The SV Caller can tolerate nonpaired reads in the input, if sufficient paired-end reads exist to estimate the fragment size distribution. To estimate the fragment size distribution, the SV Caller requires at least 100 read pairs which meet the quality requirements of the estimation routine. Both reads of the pair must have a non-zero mapping quality to the same chromosome, are not filtered or part of a split read mapping, and do not contain indels or soft-clipping. If a sample does not contain a sufficient number of such read pairs, the SV Caller issues a warning, skips any further analysis, and writes empty results to its output files.

Read Groups

The SV Caller disregards any read group labels applied to the input sequences. Each input sample is treated as a separate library with a single fragment size distribution.

File Format

In standalone mode, input sequencing reads must be mapped and provided as input in either BAM or CRAM format. Each input file must be coordinate sorted and indexed to produce an asamtools/htslib-style index in a file named to match the input BAM or CRAM file with an additional '.bai', '.crai' or '.csi' file name extension.

At least one BAM or CRAM file must be provided for the normal or tumor sample. A matched tumor-normal sample pair can be provided as well. If multiple input files are provided for the normal sample, each file is treated as a separate sample as part of a joint diploid sample analysis.

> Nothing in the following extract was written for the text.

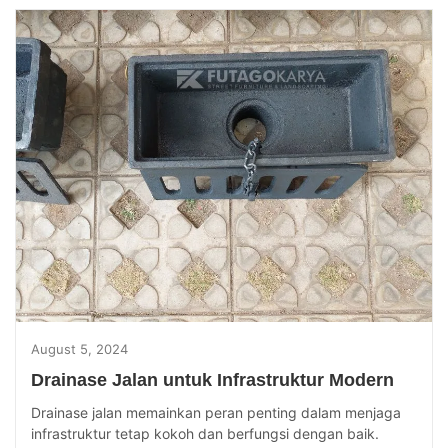
August 5, 2024
Drainase Jalan untuk Infrastruktur Modern
Drainase jalan memainkan peran penting dalam menjaga
infrastruktur tetap kokoh dan berfungsi dengan baik.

In standalone mode, input BAM or CRAM files contain the following limitations:

•

Alignments cannot have an unknown read sequence (SEQ="*")

•

Alignments cannot contain the "=" character in the SEQ field.

•

Alignments cannot use the sequence match/mismatch ("="/"X"). CIGAR notation RG (read group) tags in the alignment records are ignored. Each alignment file is treated as representing one sample.

•

Alignments with base call quality values greater than 70 are rejected. These are not supported on the assumption that this indicates an offset error.